Because we do The Daily 5 & CAFE in my classroom, we spend a lot of time at the beginning of the year talking about how to choose good-fit books. The Sisters use the acronym I PICK. Here is the poster I made that hangs near my bookshelf.
The reason for the shoes is because I do a demonstration about how some shoes are not a good fit for me. I bring in my husband's work boots, my son's shoes, dress shoes, flip flops, etc. I talk about how some are too big (too hard), too small (too easy), and some are just not right for the situation (i.e., flip flops to go running = a book you just don't like at the moment).
My students have total control over what books they are choosing to read in my classroom. The only requirement is that the book be in their AR range, because (much to my dismay) we still have AR in my district.
Donalyn Miller writes about her requirement that students read 40 books a year. At first I thought that sounded like a lot of books for fourth graders, but after looking at my class' AR results from last school year, I see many of my students read over 40 books. Granted, many of those books were picture books because our school librarian had them read picture books to get started on AR and they couldn't get out of that habit. I am not allowing that to happen this year. There is a definite time and place for picture books, but I don't want my fourth graders reading them all the time. I also like Miller's solution that books over 350 pages count as two books. I might lower that for my fourth graders. Maybe books over 250 pages?

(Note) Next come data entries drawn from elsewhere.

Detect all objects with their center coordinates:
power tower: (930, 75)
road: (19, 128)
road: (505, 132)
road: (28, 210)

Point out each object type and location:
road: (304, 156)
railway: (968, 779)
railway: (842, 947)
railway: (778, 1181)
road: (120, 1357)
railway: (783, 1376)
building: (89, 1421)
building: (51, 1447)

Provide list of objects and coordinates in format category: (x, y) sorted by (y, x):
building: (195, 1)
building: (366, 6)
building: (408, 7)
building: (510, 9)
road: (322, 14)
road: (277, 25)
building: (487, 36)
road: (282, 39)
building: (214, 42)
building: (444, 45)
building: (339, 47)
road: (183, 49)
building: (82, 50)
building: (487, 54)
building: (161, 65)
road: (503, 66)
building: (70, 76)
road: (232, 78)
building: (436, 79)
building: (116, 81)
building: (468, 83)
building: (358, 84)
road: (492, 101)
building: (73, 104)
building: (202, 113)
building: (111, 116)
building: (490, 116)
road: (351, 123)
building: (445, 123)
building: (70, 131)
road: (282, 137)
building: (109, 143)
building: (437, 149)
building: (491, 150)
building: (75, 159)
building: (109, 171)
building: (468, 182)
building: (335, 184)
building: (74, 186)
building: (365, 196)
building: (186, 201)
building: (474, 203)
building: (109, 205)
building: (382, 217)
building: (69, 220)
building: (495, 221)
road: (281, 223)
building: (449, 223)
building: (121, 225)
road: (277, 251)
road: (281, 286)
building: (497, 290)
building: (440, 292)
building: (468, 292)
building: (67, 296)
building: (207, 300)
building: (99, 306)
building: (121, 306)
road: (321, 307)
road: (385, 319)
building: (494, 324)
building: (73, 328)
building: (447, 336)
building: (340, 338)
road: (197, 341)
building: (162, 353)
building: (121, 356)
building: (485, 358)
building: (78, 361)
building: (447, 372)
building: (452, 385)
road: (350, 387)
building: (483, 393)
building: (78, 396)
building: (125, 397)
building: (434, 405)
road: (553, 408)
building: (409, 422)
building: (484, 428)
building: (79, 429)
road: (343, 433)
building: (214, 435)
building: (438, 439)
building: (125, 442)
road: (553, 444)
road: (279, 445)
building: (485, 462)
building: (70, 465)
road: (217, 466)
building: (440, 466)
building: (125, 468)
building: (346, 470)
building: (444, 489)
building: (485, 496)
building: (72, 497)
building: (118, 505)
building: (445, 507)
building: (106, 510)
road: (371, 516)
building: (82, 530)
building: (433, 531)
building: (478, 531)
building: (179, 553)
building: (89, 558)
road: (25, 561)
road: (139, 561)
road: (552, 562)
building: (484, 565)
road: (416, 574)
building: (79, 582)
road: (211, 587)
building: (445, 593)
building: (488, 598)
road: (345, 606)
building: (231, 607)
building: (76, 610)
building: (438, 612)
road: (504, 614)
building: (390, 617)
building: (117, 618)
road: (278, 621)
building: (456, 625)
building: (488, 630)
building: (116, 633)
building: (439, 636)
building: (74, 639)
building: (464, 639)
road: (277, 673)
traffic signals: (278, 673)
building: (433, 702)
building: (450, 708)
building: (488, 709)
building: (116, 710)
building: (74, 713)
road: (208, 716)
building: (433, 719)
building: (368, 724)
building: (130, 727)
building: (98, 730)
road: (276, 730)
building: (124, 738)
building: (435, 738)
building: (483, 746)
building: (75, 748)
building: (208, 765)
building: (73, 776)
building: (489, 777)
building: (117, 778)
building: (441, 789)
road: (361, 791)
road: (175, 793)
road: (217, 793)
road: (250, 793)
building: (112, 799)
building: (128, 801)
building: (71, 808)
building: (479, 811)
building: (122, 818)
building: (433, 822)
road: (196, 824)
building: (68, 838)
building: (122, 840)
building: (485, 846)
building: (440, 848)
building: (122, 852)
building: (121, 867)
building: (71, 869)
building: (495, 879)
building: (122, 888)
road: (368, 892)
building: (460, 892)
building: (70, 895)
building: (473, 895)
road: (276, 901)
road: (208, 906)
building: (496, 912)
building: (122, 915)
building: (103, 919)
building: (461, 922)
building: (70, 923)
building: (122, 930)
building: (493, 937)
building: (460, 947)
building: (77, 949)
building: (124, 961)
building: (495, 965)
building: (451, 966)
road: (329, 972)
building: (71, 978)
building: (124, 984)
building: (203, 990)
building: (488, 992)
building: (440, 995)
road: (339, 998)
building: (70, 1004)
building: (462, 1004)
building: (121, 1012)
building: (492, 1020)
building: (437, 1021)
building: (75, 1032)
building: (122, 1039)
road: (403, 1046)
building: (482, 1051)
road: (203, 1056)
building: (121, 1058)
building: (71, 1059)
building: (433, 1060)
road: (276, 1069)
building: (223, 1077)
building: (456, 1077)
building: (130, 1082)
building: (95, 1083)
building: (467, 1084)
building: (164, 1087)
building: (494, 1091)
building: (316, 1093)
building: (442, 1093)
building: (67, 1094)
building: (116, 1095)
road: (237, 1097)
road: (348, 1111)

Miller has a genre requirement for her 40 books, and I think I would alter mine a little bit. Just off the top of my head, my genre requirement might look like this:
Realistic Fiction - 5
Historical Fiction - 2
Fantasy - 5
Science Fiction - 2
Mystery - 4
Informational - 5
Biography, Autobiography, Memoir - 5
Poetry Anthologies - 2
Chapter Book Choice - 10
The students that I work with crave structure. Many times, it is necessary for their success. If I were to take this genre requirement a step further and split them into 9 weeks (i.e., 1st 9 weeks-R.F. 2, Fantasy., 2, etc.) is that taking away student choice? Maybe I'll just be able to monitor my students' progress toward their genre goals through conferences and not have to worry about it. I can definitely see this being a learning process for both myself and my students.
I am so very much enjoying reading this book! I actually feel very validated knowing that what I've been doing is the best for my students. I'm very excited to discuss reader's notebooks in the coming week!